[Document section]:
Noa — born Achinoam Nini — is a singer with a powerful voice. Influenced by jazz and flamenco, the 54-year-old singer has been tied to Spain and its culture since her artistic career began three decades ago.
“Perhaps it’s [because of my] Sephardic roots, which are so deep here? Maybe it’s all the incredible Spanish literature, poetry, music and art that have inspired me? Or the love that I’ve felt from the Spanish public from the first day of my career until today? Or all the friends I’ve made? Of course, collaborations with great artists are a big part [of this connection], but I feel like it goes way beyond that. I’ve had a love story with Spain, with all the complexity and ups and downs that a deep, long and intense relationship entails,” she explains to EL PAÍS.
Thus begins an interview with this singer of Sephardic origins, who is so popular in Spain. On August 14, she’ll be performing at the Tío Pepe Music Festival in Jerez de la Frontera and, on August 20, at the Starlite Music Festival in Marbella. While she’s keen to talk about music, the conversation inevitably delves into the social and political issues plaguing Israel, which has seen massive demonstrations since July. Protests are being held against Prime Minister Benjamin Netanyahu’s judicial reform, which compromises the impartiality of judges and has been interpreted as an attack on democracy and the separation of powers.
Noa has called on Spain for support: “I am appealing to the Spanish Royal Household, the government of this country and the Spanish people to support the Israeli people who are fighting for democracy, equality and freedom, and avoid this evil, dishonest and dangerous government, which is threatening our very existence. Let them know your opinion: there are many ways to do it. We need you, Spain,” she pleads to EL PAÍS via email, shortly before her trip to Jerez de la Frontera.
This is, without a doubt, her longest and most emphatic answer. The singer has never abstained from positioning herself politically: she has spoken out against the end of the Israeli-Palestinian conflict. “Israel is facing the worst crisis in its history. Our country has been hijacked by a gang of corrupt politicians. Some — like Netanyahu — are desperate to avoid prosecution for crimes they have been accused of by the very state they dishonestly claim to serve and lead ‘fairly,’ [while others are] criminals, extremists, supporters of terrorism, messianizing fanatics and opportunists. They came to power democratically by a slim margin, but have been hell-bent on destroying our democracy ever since,” she writes harshly. “The so-called judicial reform presented by this ultra-right, ultra-nationalist, religious and fanatical coalition is nothing more than a dictatorship’s coup. If carried out, it will lead to Israel’s demise.”
Noa’s eclectic style — aimed at cultivating an audience in the international musical heritage, but without renouncing popular culture — is impossible to fit into a genre. “I always refer to Duke Ellington when they ask me about this. He said that there are only two types of music: the good and the rest.”
The singer — who has actively participated in the recent protests by “marching, singing, speaking, writing, raising my voice, as I have done for years for the causes I believe in” — is excited after the spectacular popular reaction to the measure adopted by the government. “The public uprising is massive and inspiring! My broken heart fills with hope when I see the power of the people. I truly hope that this crisis, once resolved, will lead to a profound rethinking of the essence and values of our country.”

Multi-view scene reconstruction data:

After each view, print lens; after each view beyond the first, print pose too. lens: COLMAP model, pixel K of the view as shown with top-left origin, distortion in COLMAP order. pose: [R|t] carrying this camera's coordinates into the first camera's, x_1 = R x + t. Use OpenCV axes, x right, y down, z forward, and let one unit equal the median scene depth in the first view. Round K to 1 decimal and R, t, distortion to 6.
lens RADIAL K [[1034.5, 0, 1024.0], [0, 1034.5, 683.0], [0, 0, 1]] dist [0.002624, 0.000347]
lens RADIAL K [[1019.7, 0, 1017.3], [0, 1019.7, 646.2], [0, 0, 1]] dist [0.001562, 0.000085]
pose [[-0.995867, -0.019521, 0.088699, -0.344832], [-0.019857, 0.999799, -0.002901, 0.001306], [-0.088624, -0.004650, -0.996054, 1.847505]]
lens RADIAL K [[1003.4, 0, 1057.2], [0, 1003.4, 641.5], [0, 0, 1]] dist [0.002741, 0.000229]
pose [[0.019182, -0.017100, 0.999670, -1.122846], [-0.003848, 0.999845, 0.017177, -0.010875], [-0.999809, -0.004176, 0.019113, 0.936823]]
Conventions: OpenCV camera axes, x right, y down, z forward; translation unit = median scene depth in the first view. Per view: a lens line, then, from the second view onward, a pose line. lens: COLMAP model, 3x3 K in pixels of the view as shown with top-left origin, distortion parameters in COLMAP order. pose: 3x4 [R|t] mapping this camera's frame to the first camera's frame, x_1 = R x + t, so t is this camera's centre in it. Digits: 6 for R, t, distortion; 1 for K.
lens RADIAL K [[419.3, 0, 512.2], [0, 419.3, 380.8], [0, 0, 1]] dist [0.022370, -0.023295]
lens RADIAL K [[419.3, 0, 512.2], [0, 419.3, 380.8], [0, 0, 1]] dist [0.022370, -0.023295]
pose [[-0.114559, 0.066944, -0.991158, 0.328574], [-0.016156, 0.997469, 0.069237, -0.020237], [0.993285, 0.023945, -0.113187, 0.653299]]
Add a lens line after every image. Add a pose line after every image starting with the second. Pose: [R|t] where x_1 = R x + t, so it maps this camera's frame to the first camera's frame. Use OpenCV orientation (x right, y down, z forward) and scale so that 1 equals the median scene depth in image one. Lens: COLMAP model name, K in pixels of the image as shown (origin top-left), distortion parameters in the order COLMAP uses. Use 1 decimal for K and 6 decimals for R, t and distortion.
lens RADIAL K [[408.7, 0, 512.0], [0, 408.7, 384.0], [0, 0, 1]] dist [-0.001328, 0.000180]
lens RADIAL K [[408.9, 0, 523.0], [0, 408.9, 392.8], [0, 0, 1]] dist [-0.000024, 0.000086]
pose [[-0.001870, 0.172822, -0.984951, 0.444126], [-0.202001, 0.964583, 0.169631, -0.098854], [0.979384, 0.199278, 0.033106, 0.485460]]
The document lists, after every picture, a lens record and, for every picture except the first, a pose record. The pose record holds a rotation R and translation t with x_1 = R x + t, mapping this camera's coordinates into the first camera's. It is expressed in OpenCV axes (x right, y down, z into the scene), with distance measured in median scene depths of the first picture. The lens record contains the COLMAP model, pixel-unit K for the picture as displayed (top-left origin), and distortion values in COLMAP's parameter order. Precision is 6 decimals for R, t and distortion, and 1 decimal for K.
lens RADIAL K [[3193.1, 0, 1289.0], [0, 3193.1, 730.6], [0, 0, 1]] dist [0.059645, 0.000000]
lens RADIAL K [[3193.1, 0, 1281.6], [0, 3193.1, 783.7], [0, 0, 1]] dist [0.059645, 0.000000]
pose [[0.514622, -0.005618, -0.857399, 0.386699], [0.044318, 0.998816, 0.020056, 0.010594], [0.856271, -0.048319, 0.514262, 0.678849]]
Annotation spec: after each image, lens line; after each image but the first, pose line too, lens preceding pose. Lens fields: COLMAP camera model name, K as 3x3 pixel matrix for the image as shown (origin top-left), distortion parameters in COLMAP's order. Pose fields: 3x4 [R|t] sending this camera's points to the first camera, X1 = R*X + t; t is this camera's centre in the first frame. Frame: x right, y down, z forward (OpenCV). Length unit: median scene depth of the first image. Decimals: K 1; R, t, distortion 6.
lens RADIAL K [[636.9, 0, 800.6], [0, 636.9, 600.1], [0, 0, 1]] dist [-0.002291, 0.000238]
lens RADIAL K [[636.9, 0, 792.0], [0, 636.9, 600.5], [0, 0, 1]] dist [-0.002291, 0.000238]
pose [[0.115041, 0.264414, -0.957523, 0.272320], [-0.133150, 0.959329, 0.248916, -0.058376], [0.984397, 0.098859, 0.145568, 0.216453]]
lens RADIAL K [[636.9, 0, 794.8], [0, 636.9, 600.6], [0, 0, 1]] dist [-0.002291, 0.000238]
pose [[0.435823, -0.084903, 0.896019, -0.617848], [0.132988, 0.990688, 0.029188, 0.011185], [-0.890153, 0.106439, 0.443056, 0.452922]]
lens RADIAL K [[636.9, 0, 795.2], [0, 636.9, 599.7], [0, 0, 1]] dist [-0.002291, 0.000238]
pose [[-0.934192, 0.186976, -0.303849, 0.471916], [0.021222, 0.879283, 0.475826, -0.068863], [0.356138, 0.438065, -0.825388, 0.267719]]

[Try it]:
Could you continue the article about the singer Noa, picking up right after its final paragraph?

[Your response]:
“When we get rid of this wicked government, [we must] solidify and strengthen our democracy with the constitution we lack; we must end the occupation of the Palestinian people, establish a state alongside our own, work tirelessly for peace with all our neighbors and redress the deep-rooted inequality in our society. It’s not impossible, but we need help from our friends, including Spain,” she emphasizes.
With this combative attitude — firm but serene and “loaded with love” — Noa arrives in Spain on Monday, within the framework of a highly original festival that is held in the centuries-old González Byass winery in the city of Cádiz. With this appearance, the singer of Yemeni descent will join the long list of great international names who have performed there, from a living legend such as Tom Jones to classic American musicians Ben Harper and Pat Metheny.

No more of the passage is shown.